Дева прижалась губами к волосатой морде. И ощутила, как с удушающей змеиной силой сжали её стан чужие руки. Перед глазами всё поплыло – вместе с чудовищным образом: так отныне ненужная маска бросается с помостов сцены после отыгранной пьесы. Перед Асией предстал в неповторимом совершенстве лик, который не мог принадлежать никому из смертных. Он был прекрасен божественной, всевышней красотою. Он подчинял, толкал к добру и к худу, и невозможно противиться его влиянию.
- Видишь, что может один лишь твой поцелуй. Преображающий, животворящий. Вот перед тобой я тот, кто есть на самом деле.

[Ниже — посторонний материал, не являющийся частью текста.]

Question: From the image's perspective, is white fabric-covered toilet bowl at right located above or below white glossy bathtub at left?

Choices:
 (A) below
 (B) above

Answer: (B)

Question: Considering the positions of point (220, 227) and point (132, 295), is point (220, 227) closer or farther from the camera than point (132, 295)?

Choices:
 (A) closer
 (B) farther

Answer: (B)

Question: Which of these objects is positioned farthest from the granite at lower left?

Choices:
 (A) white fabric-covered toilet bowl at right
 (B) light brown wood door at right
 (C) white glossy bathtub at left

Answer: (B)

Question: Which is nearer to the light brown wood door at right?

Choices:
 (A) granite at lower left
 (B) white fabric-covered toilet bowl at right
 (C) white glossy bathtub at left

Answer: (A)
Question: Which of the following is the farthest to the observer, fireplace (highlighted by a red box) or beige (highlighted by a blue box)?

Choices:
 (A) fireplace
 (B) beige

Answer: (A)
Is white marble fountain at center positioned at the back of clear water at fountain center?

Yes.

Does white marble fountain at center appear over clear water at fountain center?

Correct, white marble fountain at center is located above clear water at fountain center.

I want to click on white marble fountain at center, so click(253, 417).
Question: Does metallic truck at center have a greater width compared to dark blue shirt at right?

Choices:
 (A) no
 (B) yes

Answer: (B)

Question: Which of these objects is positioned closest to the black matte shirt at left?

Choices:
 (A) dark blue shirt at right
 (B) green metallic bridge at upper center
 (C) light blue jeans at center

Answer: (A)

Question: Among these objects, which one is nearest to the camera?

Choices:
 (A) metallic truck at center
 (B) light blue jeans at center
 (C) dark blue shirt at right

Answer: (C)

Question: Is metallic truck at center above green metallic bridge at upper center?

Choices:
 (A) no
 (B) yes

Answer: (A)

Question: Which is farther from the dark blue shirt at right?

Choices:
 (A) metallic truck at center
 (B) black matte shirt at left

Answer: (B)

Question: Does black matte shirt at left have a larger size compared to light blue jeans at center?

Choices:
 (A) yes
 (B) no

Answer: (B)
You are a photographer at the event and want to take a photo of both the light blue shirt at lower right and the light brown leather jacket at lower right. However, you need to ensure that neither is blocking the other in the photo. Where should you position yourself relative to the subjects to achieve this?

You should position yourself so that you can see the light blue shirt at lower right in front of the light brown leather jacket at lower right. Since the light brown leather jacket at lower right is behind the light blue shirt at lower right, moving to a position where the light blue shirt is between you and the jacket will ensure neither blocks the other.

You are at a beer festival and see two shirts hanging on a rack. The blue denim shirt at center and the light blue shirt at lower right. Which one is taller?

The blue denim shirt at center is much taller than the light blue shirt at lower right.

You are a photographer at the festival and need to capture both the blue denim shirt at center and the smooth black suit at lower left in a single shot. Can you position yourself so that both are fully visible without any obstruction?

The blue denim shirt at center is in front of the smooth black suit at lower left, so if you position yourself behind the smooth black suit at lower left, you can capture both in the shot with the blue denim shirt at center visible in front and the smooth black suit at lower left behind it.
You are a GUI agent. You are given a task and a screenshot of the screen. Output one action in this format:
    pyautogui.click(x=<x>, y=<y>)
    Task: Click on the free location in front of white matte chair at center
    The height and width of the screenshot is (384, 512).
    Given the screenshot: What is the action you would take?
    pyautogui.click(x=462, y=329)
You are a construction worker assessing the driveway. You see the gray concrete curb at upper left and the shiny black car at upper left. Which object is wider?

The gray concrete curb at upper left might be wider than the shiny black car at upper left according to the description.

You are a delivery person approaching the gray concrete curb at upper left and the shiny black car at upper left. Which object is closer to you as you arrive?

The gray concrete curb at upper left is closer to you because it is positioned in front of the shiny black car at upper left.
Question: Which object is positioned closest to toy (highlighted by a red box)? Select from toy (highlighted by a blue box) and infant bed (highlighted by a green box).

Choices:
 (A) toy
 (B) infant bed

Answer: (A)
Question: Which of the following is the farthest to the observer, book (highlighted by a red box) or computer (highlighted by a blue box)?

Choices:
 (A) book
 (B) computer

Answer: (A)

Мужчина находился так близко, он искушал и пожирал глазами. Откуда у него такая сила? Он держал так крепко, так властно сжимал в объятиях, что воля девы растворялась в них, и она теряла самое себя.
Они слились в сумасшедшем поцелуе. Его язык ласкал её, распоряжался умело, по-хозяйски. Горячее, ожёгшее, как дуновение ада, дыхание стало воздухом, которым Асия жила отныне. Они сплелись так тесно, как будто то самые души их рвались из тел в болезненном желании полного соединения.

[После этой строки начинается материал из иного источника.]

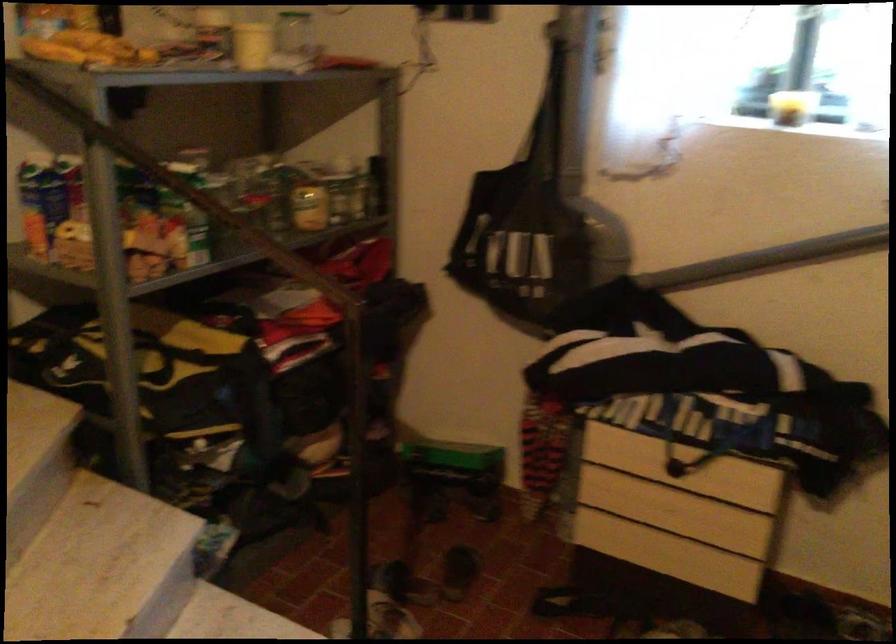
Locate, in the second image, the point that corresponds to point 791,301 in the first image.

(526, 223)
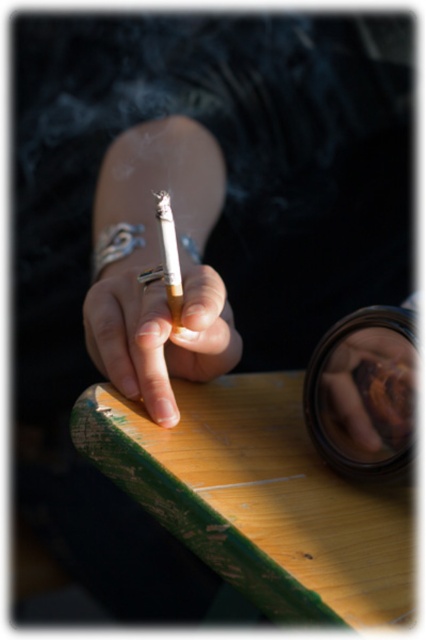
You are a photographer trying to capture the matte brown cigarette at center without the matte yellow wood at center blocking it. Can you move your camera position to achieve this?

The matte brown cigarette at center is behind the matte yellow wood at center, so moving the camera position might allow you to capture the cigarette without the wood blocking it by adjusting the angle or perspective.

You are a photographer trying to capture the cigarette in the scene. Since the matte yellow wood at center and the matte brown cigarette at center are both in focus, can you determine which object is closer to the camera?

The matte yellow wood at center is located below the matte brown cigarette at center, so the cigarette is closer to the camera than the wood.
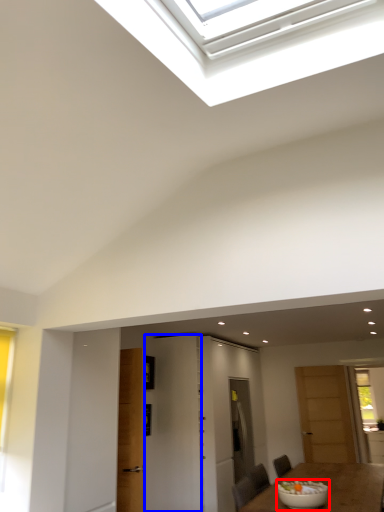
Question: Which object is closer to the camera taking this photo, bowl (highlighted by a red box) or door (highlighted by a blue box)?

Choices:
 (A) bowl
 (B) door

Answer: (A)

- Мы так с тобой похожи. Вспомни, мы вечность вот так же были вместе. И будем снова – ничто нас не разделит.
Асия почувствовала его внутри себя, большого и раздирающего на части. Он полностью овладел ею – вода, огонь – стихия, которой не ведомы преграды, что безжалостно превращает в подобие себе. Он отступал, впивался с ожесточением снова, ловил губами её губы, руками – её руки. А Асия кричала, потому что такого она не испытывала никогда ранее, и наслаждение было иступленным, вгрызающимся в разум, искуснейшим в коварстве зверем.
Он схватил её и поднял на руки, проникал плотью в тело, а помыслами – в душу. Безумное, неутолимое желание рвалось наружу и с любовником, в его неукротимой страсти разбивалось вдребезги, что яростное море о скалы. Обнажившуюся спину грызли зазубренные щели каменной стены, а впереди – стена другая, и то был он…
Асия захлебнулась собственным криком и умоляла прекратить – нет, не прекратить, она сама не знала, что просила. Слова остались лишь оболочкой мыслей, а все мысли рассыпались, исторгнувшись из разума. Значение имело лишь сейчас, бесконечное, вечное – такое, которого она желала.
***
Свет падал с низкого квадратного до несуразности окна и подловато подползал в ноги. Как можно было довериться хоть в чём-то мастеру после проектирования такого уродливого, словно криворуким великаном вытесанного, проёма и этой куцей, будто из стыда перед ним жавшейся двери?
Джотта не любил этого помещения. Оно было ужасно. Окно грубо, бессовестно вторгалось в сводчатое арочное пространство стены, и никакой самый приятный глазу вид, из него открывавшейся, - пусть даже райские кущи - не в силах его оправдать. Скруглённые стены, тяжёлые, угрюмо склонённые и как будто лишающие воздуха, и нависающие каменные крылья потолка – эта комната, как и точно такие же соседние, грубые и мрачные, не предназначались для росписи.
И всё же великий художник взялся за заказ. Потому что, в отличие от большинства недалёких профанов, он видел, помещение скрывало восхитительную, уму не подающуюся тайну.
Арки. Здесь не было жёстких острых линий. Комната – как одна сплошная бесконечность, всё движение в ней подчинено дуге. В неё можно вписать весь мир, и она поглотит его, не захлебнувшись. Отдаст царям – место царское, а Богу – божье.